Stored dataset entries:
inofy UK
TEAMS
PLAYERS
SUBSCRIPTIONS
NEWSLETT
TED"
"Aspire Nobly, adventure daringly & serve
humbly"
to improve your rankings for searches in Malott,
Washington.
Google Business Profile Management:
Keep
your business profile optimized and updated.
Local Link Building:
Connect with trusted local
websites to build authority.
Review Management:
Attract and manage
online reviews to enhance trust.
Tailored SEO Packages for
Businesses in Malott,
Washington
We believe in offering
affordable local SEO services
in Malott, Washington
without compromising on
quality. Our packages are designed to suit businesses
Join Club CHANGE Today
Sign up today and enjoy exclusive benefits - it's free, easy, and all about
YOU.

---

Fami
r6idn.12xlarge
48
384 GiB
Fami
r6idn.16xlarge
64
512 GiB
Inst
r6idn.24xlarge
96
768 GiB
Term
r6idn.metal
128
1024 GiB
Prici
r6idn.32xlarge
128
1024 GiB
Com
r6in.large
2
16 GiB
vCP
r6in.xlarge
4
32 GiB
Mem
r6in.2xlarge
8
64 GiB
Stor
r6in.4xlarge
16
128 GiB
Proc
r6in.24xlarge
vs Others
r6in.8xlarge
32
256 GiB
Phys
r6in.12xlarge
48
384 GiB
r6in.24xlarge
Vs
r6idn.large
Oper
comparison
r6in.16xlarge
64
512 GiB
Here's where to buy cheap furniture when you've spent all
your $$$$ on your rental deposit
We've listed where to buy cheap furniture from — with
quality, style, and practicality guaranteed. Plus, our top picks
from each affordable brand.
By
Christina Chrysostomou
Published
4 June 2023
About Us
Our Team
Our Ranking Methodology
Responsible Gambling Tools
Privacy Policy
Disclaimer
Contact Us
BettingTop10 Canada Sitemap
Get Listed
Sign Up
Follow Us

| WRITTEN TASK |
Tally the lines in the material that contain the string "quality", treating uppercase and lowercase as distinct. Give only the resulting number.

| TASK ANSWER |
2